→ **YOUR OBJECTIVE**
In the surf and turf recipe, what cooking temperature is the SousVide Supreme set to?

→ **TEXT**
Sous Vide Surf and Turf with Smashed Potatoes and Grilled Asparagus

Sous Vide Surf and Turf with Smashed Potatoes and Grilled Asparagus

By Big Wayner

Serves 2

Ingredients

  • 2 Jumbo Lobster tails
  • 2 Thick Cut Ribeye Steaks (at least 2” thick)
  • Santa Maria style seasoning (recipe below if needed)
  • Olive Oil
  • 4 large Russet potatoes
  • 1 bunch asparagus
  • 1/4 cup half-and-half
  • 1/4 cup milk
  • 1 tbsp butter, melted
  • 1 tbsp butter
  • Salt

Santa Maria Style Seasoning

  • 2 tbsp salt
  • 1 tbsp black pepper
  • 1 tbsp garlic
  • 1 tsp minced parsley
  • 1/4 tsp sugar

For the Surf & Turf

  1. Add water to SousVide Supreme and set cooking temperature to 120 degrees F (49*C).
  2. Season steaks liberally with Santa Maria style seasoning and allow to rest for 20 minutes.
  3. Vacuum seal steaks and lobster tails in individual vacuum seal pouches and add to SousVide Supreme once it is at 120 degrees F (49*C).
  4. Cook steaks and lobster tails in SousVide Supreme for 2 hours.
  5. Preheat grill to high heat approximately 20 minutes before sous vide cooking is complete.

→ **SUPPLIED INFORMATION**
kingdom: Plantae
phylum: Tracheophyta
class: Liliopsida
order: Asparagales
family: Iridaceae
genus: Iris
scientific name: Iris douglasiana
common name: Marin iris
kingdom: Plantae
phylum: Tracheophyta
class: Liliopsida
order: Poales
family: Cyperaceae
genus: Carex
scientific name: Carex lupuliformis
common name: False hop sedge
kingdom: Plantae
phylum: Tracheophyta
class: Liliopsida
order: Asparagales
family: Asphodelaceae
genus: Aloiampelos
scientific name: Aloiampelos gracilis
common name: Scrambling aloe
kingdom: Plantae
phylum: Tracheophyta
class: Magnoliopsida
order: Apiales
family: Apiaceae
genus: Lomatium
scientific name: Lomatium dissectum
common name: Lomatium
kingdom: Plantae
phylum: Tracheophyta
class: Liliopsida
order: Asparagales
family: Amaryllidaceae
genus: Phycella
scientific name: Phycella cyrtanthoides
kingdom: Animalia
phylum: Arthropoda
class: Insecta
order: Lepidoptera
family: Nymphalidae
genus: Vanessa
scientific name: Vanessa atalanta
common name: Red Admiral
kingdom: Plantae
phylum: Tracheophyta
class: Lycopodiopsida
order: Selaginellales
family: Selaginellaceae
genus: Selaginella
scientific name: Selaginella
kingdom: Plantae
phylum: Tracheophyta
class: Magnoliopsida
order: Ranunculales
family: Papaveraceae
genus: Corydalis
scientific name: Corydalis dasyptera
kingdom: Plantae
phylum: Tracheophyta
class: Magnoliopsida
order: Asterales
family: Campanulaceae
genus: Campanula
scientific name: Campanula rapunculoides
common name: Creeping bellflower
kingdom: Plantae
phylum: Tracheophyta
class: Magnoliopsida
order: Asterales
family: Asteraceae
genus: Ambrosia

→ **COMPLETED TASK**
120 degrees F (49°C).